Paulina’s husband, an abusive drunkard according to one of her children, abandoned the family and she filed a divorce in 1932. A year later she contracted tuberculosis –life-threatening illnesses and early trauma all seem to be indispensable components of the shamanic life– and had to be sent to a sanatorium to recuperate. Unable to take care of her two young sons, Paulina had been forced to give them away and place them in an orphanage until she could support herself by teaching art classes in Long Beach and reclaim them.

It was by this time that she became involved in the popular spiritualist scene in California, attending seances hosted by medium Ida Ewing. Through Ewing it was that Peavy came in contact with ‘Lacamp’ who became her lifelong guide and it was through his instructions that Peavy moved to New York City in 1942. During all this time she kept working and receiving notice from the merciless world of art gallerists and collectors. One look into her quasi-psychedelic paintings conveys a glimpse of a dream-like realm, inhabited by etheric beings clothed with color and smoky shapes.

In 1958 Paulina was a guest on the show of popular late-night radio host Long John Nebel –a precursor to Art Bell and a myriad podcast wannabes– in which she spontaneously came into trance and began channeling ‘Lacamo’. While doing so, she was wearing one of the intricate masks she confectioned and often wore, because she said it was easier that way for the space entities to enter in possession of her consciousness –again, the use of masks is a common practice among shamans all around the world.

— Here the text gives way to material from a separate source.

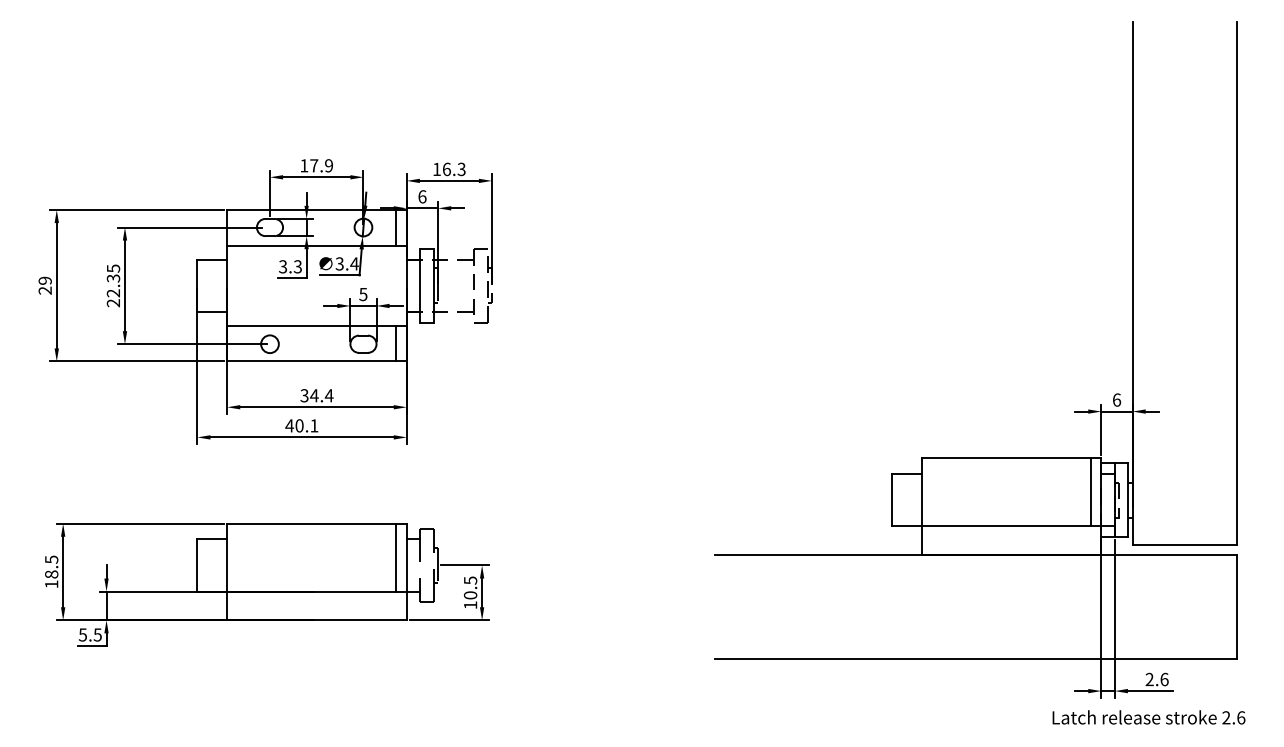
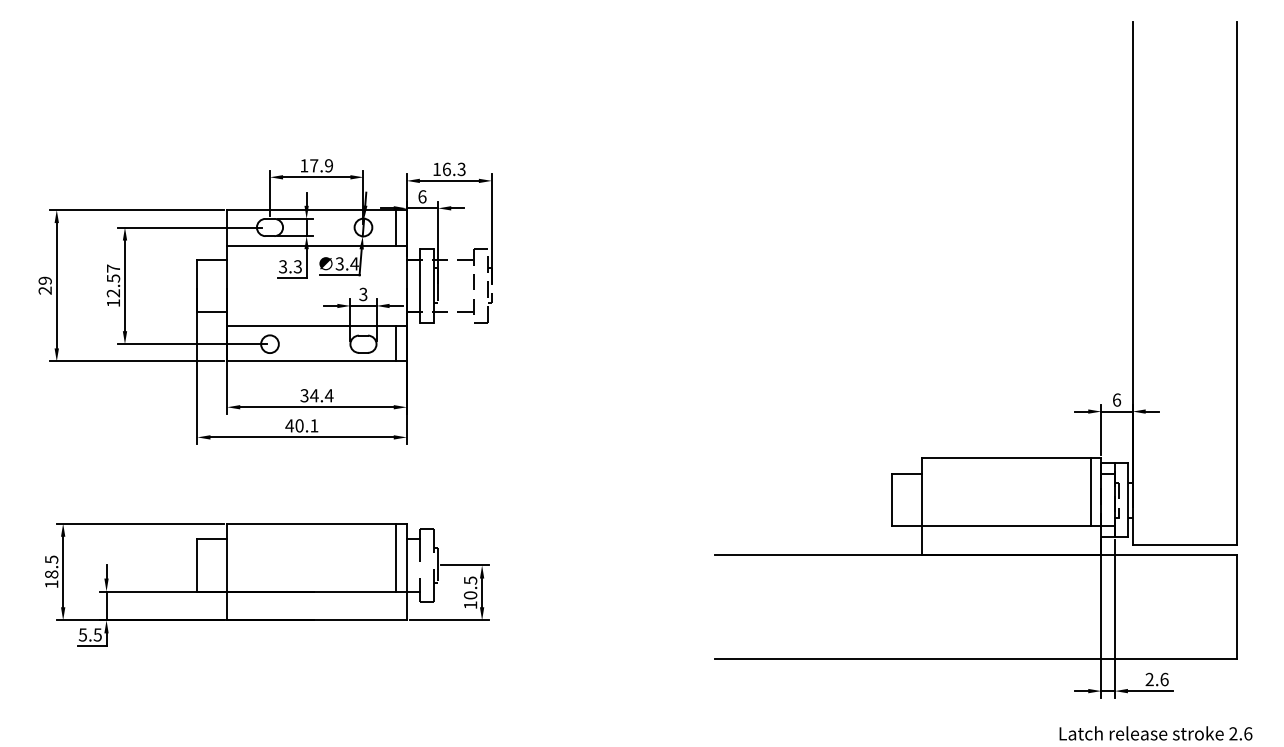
text at (113, 285): 22.35 -> 12.57
text at (363, 293): 5 -> 3
text at (1148, 717) position: (1148, 717) -> (1155, 733)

Getting back to the past exhibition, which was curated by Laura Whitcomb (who wrote a biography about Peavy) it had the benefit of also showing some rare UFO books and memorabilia collected by Greg Bishop over the years. Below are some of the photos he captured when he attended the gallery:

Whether one chooses to believe Paulina Peavy’s claims of contact with outer space entities, or you think she was just a delusional person who came up with a harmless fantasy in order to cope with all the trauma in her life, what is undeniable is her incredible talent and her bravery to live life under her own terms. She rightfully belongs within the small circle of female artists like Remedios Varo or Leonora Carrington, who combined their esoteric beliefs with their artistic expression to the point in which you cannot tell when one begins and the other one stops –and even if you could, why would you want to?